Man as a hunter and gatherer depended on his labour to survive economically. With the agrarian revolution the dominant economic factor became land and those who had it made the highest rewards; the labour of the peasants became dependent on land and the landowners, and their (peasants) rewards were low. The industrial revolution moved capital into dominance and we saw the day of the so-called “robber barons” that held the capital and made huge profits. However, even as that particular revolution proceeded, labour was able through, for example, banding together in trade unions or developing special skills to earn more, developing into a middle class.

The transition to another business revolution was driven throughout history by technological invention/innovation. Today we are again transiting, driven by the disruptive digital technologies that have made data the new dominant economic factor of production. Those who control data are the new “robber barons” of the day — Google, Facebook, Amazon.

Take, for example, in T&T agriculture as we know it depends on cheap labour which does not attract local labour and it is almost feudal as regards land tenure. Some are hoping that the Venezuelan migrants will move into that industry. However, the Netherlands, a high wage society with limited land space, has become the second largest exporter of food in the world behind the US simply because they use the new digital technologies on the farms to increase labour productivity and improve the use of resources; like water, whose use has been reduced by 90% of traditional farms. Indeed these technologies and the underlying data available are changing if not replacing conventional businesses and making many, both blue and white collar jobs obsolete. Hence it is a poor judgement call to base our future, our economic diversification on the economic activities of the fading industrial paradigm. Hence re-education of our labour force and that of our children have to prepare them to use the new technologies; necessary but not sufficient.

Still, better trained people without opportunities of well-paying jobs will emigrate. Hence our economy has to put in place a system that has been described by Etzkowitz and Leydesdorff as the Triple Helix; a set of integrated actions by and institutions of the private sector, academia and the government. This is an innovation system, the likes of which underpins the US grand economic performance and now that of China.

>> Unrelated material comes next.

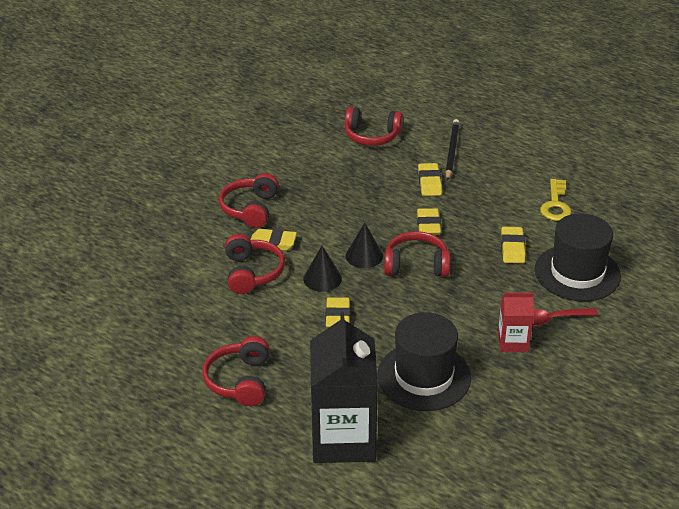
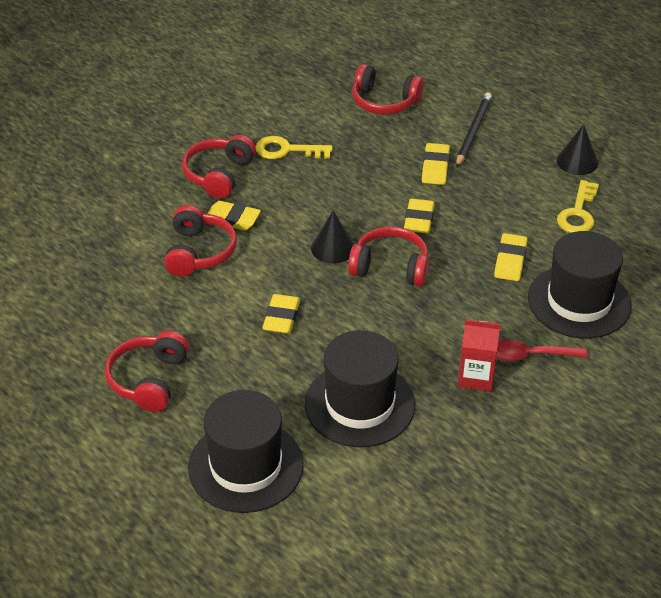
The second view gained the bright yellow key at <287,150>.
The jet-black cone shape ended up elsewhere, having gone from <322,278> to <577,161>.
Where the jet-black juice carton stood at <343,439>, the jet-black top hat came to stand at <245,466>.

In our case an innovation system does not exist. The history of the development of Singapore from a swamp and GDP/capita of US$500 to, today a metropolis of a manufacturing and a trading hub, with a GDP/capita of USS$50,000, should teach us that such an innovation system, planned and implemented by a visionary government is what is needed locally, particularly at the start of this industrial era.

In this transition the People’s Partnership government dropped the ball after its first year in office. The successor Government is yet to retrieve the ball.